Qualitative and quantitative synthesis of results
We will qualitatively describe the application of AI in literature screening. If there were adequate details and homogeneous data for the quantitative meta-analysis, we will combine the accuracy of AI algorithms in literature screening using the random-effects Rutter-Gatsonis hierarchical summarised receiver operating characteristic curve (HSROC) model which was recommended by the Cochrane Collaboration for combining the evidence for diagnostic accuracy.23 The effect of threshold will be incorporated in the model in which heterogeneous thresholds among different studies will be allowed. The combined point estimates of accuracy will be retrieved from the summarised receiver operating characteristic curve (ROC).

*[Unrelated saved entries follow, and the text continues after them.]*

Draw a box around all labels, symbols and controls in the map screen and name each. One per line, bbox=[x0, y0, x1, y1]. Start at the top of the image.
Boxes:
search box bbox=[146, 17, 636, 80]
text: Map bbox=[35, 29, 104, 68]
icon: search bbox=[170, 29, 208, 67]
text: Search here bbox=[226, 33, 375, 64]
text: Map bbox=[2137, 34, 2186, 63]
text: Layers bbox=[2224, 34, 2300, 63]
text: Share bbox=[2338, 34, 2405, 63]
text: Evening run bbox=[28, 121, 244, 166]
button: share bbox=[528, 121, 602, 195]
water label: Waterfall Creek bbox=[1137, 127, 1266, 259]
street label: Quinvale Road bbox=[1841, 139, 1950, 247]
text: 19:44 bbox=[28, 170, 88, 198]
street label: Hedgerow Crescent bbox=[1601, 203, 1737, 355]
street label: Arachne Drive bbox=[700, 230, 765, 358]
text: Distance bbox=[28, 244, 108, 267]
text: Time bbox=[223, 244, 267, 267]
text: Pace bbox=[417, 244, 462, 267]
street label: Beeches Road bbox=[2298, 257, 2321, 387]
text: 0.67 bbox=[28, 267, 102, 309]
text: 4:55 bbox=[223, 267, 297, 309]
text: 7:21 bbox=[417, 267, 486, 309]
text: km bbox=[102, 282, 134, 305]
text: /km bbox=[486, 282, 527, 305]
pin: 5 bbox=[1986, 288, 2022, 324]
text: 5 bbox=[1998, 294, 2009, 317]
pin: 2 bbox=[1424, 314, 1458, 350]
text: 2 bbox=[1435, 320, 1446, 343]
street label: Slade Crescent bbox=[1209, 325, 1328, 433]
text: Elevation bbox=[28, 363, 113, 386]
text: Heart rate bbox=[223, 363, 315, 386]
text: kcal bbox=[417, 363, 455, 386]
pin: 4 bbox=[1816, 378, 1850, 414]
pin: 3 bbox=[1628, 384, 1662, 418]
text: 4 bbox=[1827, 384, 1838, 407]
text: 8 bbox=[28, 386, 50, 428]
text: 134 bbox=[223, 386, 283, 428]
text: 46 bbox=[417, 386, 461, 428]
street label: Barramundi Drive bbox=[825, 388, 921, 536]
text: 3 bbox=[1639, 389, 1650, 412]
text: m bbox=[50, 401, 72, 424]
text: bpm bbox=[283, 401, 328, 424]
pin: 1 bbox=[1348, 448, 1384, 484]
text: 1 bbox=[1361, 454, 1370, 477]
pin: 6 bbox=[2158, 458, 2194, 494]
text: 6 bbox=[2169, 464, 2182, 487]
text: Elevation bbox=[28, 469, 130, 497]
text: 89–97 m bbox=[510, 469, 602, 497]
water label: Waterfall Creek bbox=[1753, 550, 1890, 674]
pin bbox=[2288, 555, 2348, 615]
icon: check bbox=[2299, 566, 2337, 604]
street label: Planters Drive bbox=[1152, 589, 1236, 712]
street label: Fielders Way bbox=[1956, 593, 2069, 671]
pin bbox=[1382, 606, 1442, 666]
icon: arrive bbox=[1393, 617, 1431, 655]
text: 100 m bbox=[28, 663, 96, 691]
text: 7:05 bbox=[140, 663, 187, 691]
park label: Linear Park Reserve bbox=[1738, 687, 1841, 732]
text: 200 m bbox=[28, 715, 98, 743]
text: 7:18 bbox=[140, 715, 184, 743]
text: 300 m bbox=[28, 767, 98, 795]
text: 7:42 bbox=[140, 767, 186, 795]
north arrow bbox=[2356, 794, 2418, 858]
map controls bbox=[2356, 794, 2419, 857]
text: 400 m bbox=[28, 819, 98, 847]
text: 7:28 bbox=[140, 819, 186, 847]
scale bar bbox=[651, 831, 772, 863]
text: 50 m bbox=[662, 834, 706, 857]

Subgroup analyses and meta-regression will be used to explore the between-study heterogeneity. We will explore the following predefined sources of heterogeneity: (1) AI algorithm type, (2) study area of validation set (targeted specific diseases, interventions, or a general area); (3) searched electronic databases (PubMed, EMBASE, or others), (4) proportion of eligible to original studies (the number of eligible literature identified in the screening step divided by the number of original literature identified during the electronic search). Furthermore, we will analyse the possible sources of heterogeneity from both dataset and methodological perspectives in HSROC as covariates following the recommendations from the Cochrane Handbook for Diagnostic Tests Review.23 We regarded the factor as a source of heterogeneity if the coefficient of the covariate in the HSROC model was statistically significant. We will not evaluate the reporting bias (e.g. publication bias) since the hypothesis underlying the commonly used methods, such as funnel plot or Egger’s test, may not be satisfied in our research context. Data were analysed using R software, version 4.0.2 (R Foundation for Statistical Computing, Vienna, Austria) with two-tailed probability of type I error of 0.05 (α = 0.05).